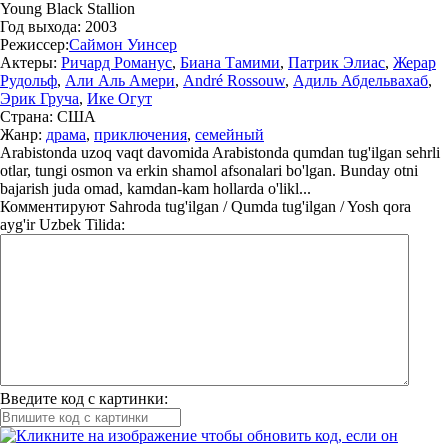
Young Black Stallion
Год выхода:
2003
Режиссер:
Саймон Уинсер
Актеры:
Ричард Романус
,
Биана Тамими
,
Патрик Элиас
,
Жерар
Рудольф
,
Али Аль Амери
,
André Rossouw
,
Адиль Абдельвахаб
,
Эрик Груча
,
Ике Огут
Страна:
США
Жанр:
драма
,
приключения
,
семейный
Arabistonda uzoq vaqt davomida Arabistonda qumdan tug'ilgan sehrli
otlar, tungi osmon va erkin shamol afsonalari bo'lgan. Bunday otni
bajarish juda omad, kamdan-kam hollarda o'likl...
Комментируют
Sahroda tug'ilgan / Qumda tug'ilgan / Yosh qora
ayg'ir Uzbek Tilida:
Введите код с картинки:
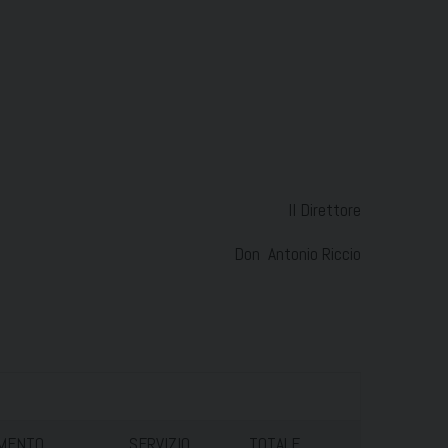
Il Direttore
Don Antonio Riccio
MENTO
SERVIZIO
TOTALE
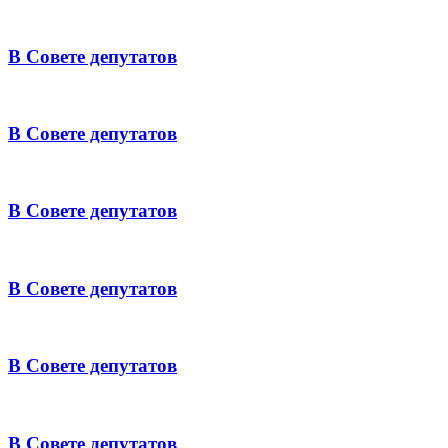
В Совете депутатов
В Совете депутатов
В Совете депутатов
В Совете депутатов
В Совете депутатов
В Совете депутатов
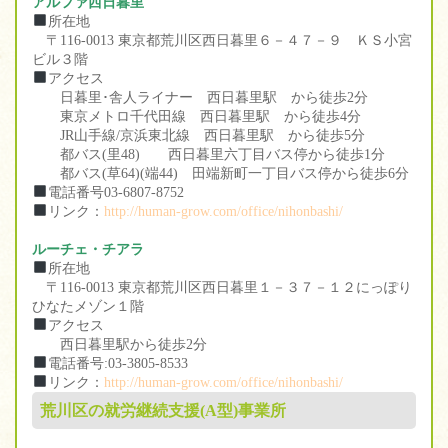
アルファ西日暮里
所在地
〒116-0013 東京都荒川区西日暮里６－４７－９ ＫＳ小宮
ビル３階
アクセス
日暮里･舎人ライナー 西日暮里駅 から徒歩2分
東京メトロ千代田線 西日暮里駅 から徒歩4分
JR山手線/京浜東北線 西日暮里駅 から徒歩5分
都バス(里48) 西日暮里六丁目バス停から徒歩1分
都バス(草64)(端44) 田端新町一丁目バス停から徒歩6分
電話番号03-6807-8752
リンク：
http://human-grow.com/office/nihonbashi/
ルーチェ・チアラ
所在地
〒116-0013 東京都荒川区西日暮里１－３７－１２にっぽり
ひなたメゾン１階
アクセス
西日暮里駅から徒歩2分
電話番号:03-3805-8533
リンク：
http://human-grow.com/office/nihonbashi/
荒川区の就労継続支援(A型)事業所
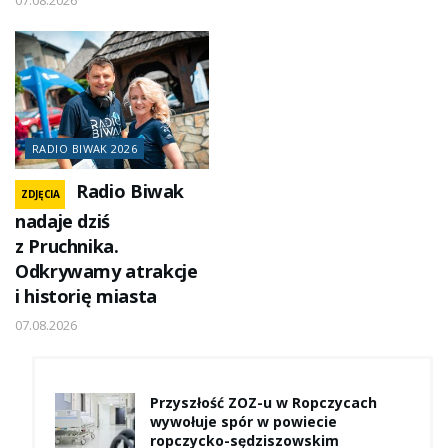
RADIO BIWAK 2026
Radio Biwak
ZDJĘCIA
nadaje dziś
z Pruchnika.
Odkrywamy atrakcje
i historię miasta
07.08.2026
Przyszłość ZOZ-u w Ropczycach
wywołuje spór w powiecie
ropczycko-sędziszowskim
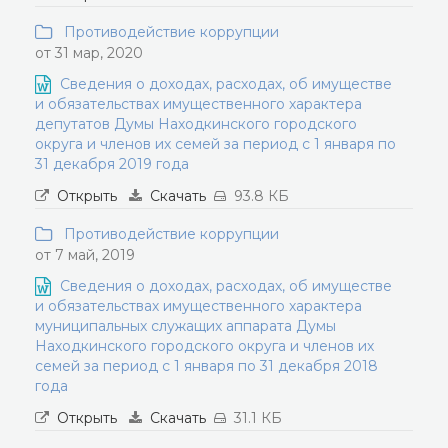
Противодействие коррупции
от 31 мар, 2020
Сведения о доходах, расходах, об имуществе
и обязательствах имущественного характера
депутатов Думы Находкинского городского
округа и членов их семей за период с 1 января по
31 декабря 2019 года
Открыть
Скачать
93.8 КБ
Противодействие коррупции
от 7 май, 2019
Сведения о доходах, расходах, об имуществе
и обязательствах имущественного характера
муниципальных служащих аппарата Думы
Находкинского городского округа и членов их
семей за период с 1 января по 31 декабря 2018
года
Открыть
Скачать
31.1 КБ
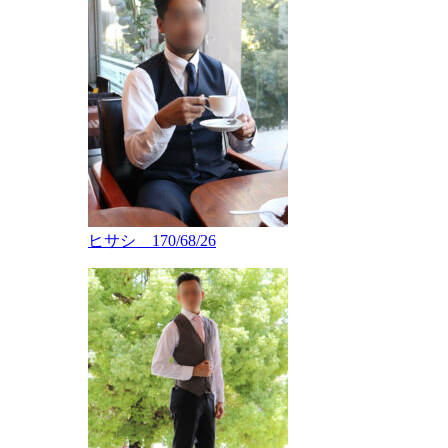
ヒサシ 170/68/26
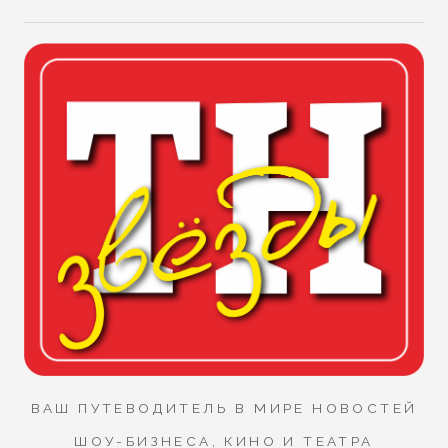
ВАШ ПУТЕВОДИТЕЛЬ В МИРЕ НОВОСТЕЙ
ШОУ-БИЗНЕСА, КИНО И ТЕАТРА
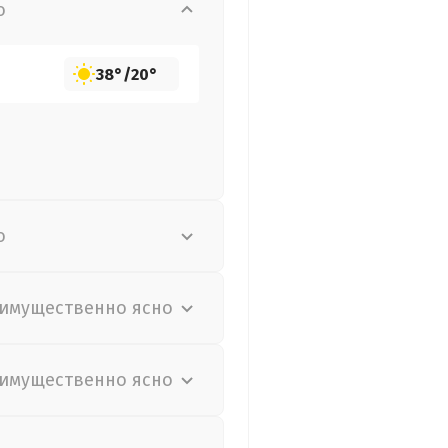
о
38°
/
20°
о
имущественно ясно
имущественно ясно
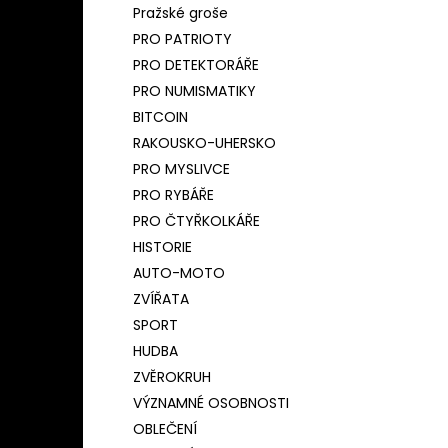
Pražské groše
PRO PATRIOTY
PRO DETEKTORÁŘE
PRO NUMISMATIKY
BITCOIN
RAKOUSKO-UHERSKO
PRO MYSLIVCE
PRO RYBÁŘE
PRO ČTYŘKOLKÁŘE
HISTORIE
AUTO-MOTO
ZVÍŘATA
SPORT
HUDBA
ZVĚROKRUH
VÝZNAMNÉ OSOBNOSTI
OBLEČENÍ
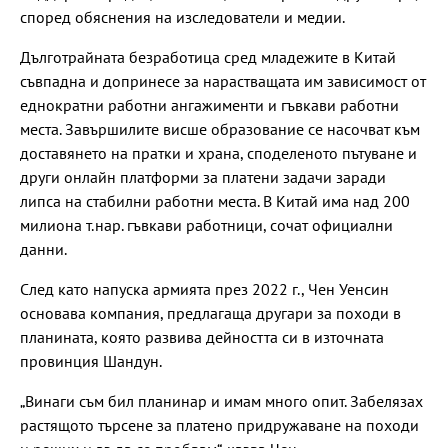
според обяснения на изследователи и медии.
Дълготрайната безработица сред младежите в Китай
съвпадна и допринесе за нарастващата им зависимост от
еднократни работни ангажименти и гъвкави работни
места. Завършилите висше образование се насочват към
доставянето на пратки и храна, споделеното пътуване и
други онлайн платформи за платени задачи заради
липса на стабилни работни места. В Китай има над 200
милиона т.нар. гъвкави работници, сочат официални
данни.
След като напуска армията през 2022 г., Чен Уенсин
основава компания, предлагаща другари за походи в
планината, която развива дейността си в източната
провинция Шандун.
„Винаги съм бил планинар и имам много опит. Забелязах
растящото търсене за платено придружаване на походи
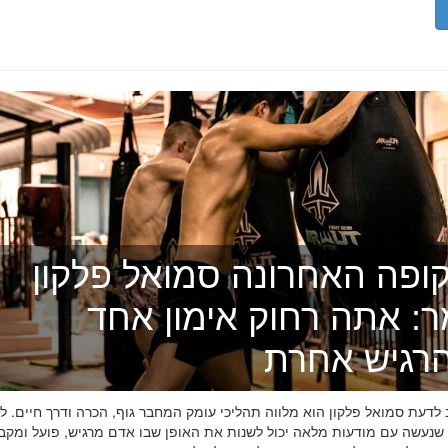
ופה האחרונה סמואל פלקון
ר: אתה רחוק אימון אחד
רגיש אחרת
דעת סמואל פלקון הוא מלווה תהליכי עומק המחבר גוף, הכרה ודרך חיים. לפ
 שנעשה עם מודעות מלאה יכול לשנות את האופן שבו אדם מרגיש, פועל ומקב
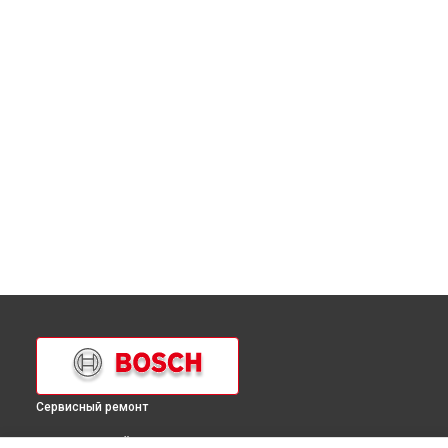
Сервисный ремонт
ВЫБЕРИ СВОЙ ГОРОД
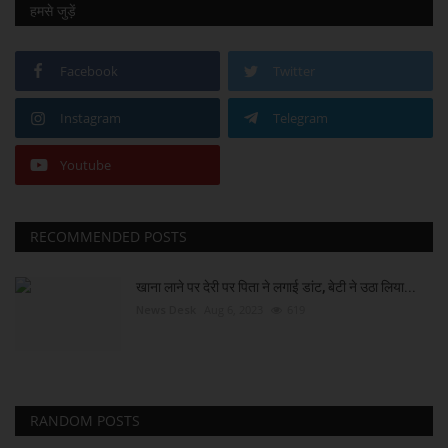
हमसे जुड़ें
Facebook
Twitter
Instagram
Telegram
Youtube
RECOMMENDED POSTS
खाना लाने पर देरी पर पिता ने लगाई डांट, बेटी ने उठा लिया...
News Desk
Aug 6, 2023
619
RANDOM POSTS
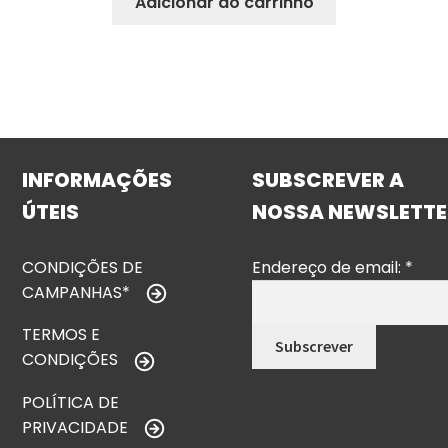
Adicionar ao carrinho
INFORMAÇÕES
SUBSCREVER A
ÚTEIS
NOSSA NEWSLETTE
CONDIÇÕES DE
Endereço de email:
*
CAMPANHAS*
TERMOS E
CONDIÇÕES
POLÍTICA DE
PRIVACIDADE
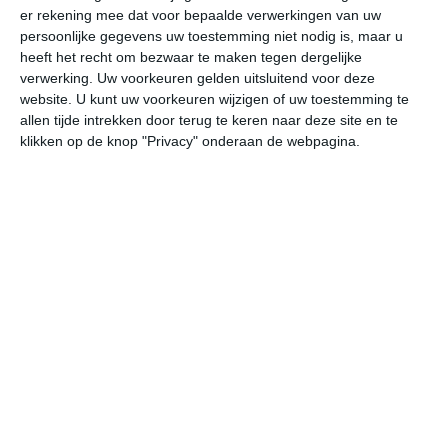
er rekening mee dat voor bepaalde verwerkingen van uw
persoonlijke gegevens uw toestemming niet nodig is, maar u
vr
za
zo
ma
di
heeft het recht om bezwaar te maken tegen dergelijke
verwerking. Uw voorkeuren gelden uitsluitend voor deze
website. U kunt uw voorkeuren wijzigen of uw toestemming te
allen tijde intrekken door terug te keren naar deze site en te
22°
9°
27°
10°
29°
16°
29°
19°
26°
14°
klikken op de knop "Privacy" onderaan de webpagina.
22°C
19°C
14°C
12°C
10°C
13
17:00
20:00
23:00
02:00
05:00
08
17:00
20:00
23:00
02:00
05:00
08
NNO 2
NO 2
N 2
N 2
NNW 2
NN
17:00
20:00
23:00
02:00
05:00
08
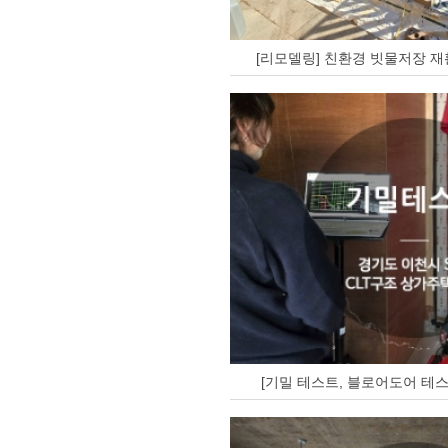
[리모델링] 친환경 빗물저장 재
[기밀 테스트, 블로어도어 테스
---*---
> _INSTRUCTION_
Reproduce the text read from every item above, line for line and unchanged, leaving out the pictures themselves.

> _EXERCISE ANSWER_
Young Black Stallion
Год выхода:
2003
Режиссер:
Саймон Уинсер
Актеры:
Ричард Романус
,
Биана Тамими
,
Патрик Элиас
,
Жерар
Рудольф
,
Али Аль Амери
,
André Rossouw
,
Адиль Абдельвахаб
,
Эрик Груча
,
Ике Огут
Страна:
США
Жанр:
драма
,
приключения
,
семейный
Arabistonda uzoq vaqt davomida Arabistonda qumdan tug'ilgan sehrli
otlar, tungi osmon va erkin shamol afsonalari bo'lgan. Bunday otni
bajarish juda omad, kamdan-kam hollarda o'likl...
Комментируют
Sahroda tug'ilgan / Qumda tug'ilgan / Yosh qora
ayg'ir Uzbek Tilida:
Введите код с картинки:
Il Direttore
Don Antonio Riccio
MENTO
SERVIZIO
TOTALE
В Совете депутатов
В Совете депутатов
В Совете депутатов
В Совете депутатов
В Совете депутатов
В Совете депутатов
アルファ西日暮里
所在地
〒116-0013 東京都荒川区西日暮里６－４７－９ ＫＳ小宮
ビル３階
アクセス
日暮里･舎人ライナー 西日暮里駅 から徒歩2分
東京メトロ千代田線 西日暮里駅 から徒歩4分
JR山手線/京浜東北線 西日暮里駅 から徒歩5分
都バス(里48) 西日暮里六丁目バス停から徒歩1分
都バス(草64)(端44) 田端新町一丁目バス停から徒歩6分
電話番号03-6807-8752
リンク：
http://human-grow.com/office/nihonbashi/
ルーチェ・チアラ
所在地
〒116-0013 東京都荒川区西日暮里１－３７－１２にっぽり
ひなたメゾン１階
アクセス
西日暮里駅から徒歩2分
電話番号:03-3805-8533
リンク：
http://human-grow.com/office/nihonbashi/
荒川区の就労継続支援(A型)事業所
RADIO BIWAK 2026
Radio Biwak
ZDJĘCIA
nadaje dziś
z Pruchnika.
Odkrywamy atrakcje
i historię miasta
07.08.2026
Przyszłość ZOZ-u w Ropczycach
wywołuje spór w powiecie
ropczycko-sędziszowskim
Противодействие коррупции
от 31 мар, 2020
Сведения о доходах, расходах, об имуществе
и обязательствах имущественного характера
депутатов Думы Находкинского городского
округа и членов их семей за период с 1 января по
31 декабря 2019 года
Открыть
Скачать
93.8 КБ
Противодействие коррупции
от 7 май, 2019
Сведения о доходах, расходах, об имуществе
и обязательствах имущественного характера
муниципальных служащих аппарата Думы
Находкинского городского округа и членов их
семей за период с 1 января по 31 декабря 2018
года
Открыть
Скачать
31.1 КБ
ヒサシ 170/68/26
ВАШ ПУТЕВОДИТЕЛЬ В МИРЕ НОВОСТЕЙ
ШОУ-БИЗНЕСА, КИНО И ТЕАТРА
о
38°
/
20°
о
имущественно ясно
имущественно ясно
Pražské groše
PRO PATRIOTY
PRO DETEKTORÁŘE
PRO NUMISMATIKY
BITCOIN
RAKOUSKO-UHERSKO
PRO MYSLIVCE
PRO RYBÁŘE
PRO ČTYŘKOLKÁŘE
HISTORIE
AUTO-MOTO
ZVÍŘATA
SPORT
HUDBA
ZVĚROKRUH
VÝZNAMNÉ OSOBNOSTI
OBLEČENÍ
според обяснения на изследователи и медии.
Дълготрайната безработица сред младежите в Китай
съвпадна и допринесе за нарастващата им зависимост от
еднократни работни ангажименти и гъвкави работни
места. Завършилите висше образование се насочват към
доставянето на пратки и храна, споделеното пътуване и
други онлайн платформи за платени задачи заради
липса на стабилни работни места. В Китай има над 200
милиона т.нар. гъвкави работници, сочат официални
данни.
След като напуска армията през 2022 г., Чен Уенсин
основава компания, предлагаща другари за походи в
планината, която развива дейността си в източната
провинция Шандун.
„Винаги съм бил планинар и имам много опит. Забелязах
растящото търсене за платено придружаване на походи
ופה האחרונה סמואל פלקון
ר: אתה רחוק אימון אחד
רגיש אחרת
דעת סמואל פלקון הוא מלווה תהליכי עומק המחבר גוף, הכרה ודרך חיים. לפ
 שנעשה עם מודעות מלאה יכול לשנות את האופן שבו אדם מרגיש, פועל ומקב
Сервисный ремонт
ВЫБЕРИ СВОЙ ГОРОД
हमसे जुड़ें
Facebook
Twitter
Instagram
Telegram
Youtube
RECOMMENDED POSTS
खाना लाने पर देरी पर पिता ने लगाई डांट, बेटी ने उठा लिया...
News Desk
Aug 6, 2023
619
RANDOM POSTS
Adicionar ao carrinho
INFORMAÇÕES
SUBSCREVER A
ÚTEIS
NOSSA NEWSLETTE
CONDIÇÕES DE
Endereço de email:
*
CAMPANHAS*
TERMOS E
CONDIÇÕES
POLÍTICA DE
PRIVACIDADE
er rekening mee dat voor bepaalde verwerkingen van uw
persoonlijke gegevens uw toestemming niet nodig is, maar u
vr
za
zo
ma
di
heeft het recht om bezwaar te maken tegen dergelijke
verwerking. Uw voorkeuren gelden uitsluitend voor deze
website. U kunt uw voorkeuren wijzigen of uw toestemming te
allen tijde intrekken door terug te keren naar deze site en te
22°
9°
27°
10°
29°
16°
29°
19°
26°
14°
klikken op de knop "Privacy" onderaan de webpagina.
22°C
19°C
14°C
12°C
10°C
13
17:00
20:00
23:00
02:00
05:00
08
17:00
20:00
23:00
02:00
05:00
08
NNO 2
NO 2
N 2
N 2
NNW 2
NN
17:00
20:00
23:00
02:00
05:00
08
[리모델링] 친환경 빗물저장 재
[기밀 테스트, 블로어도어 테스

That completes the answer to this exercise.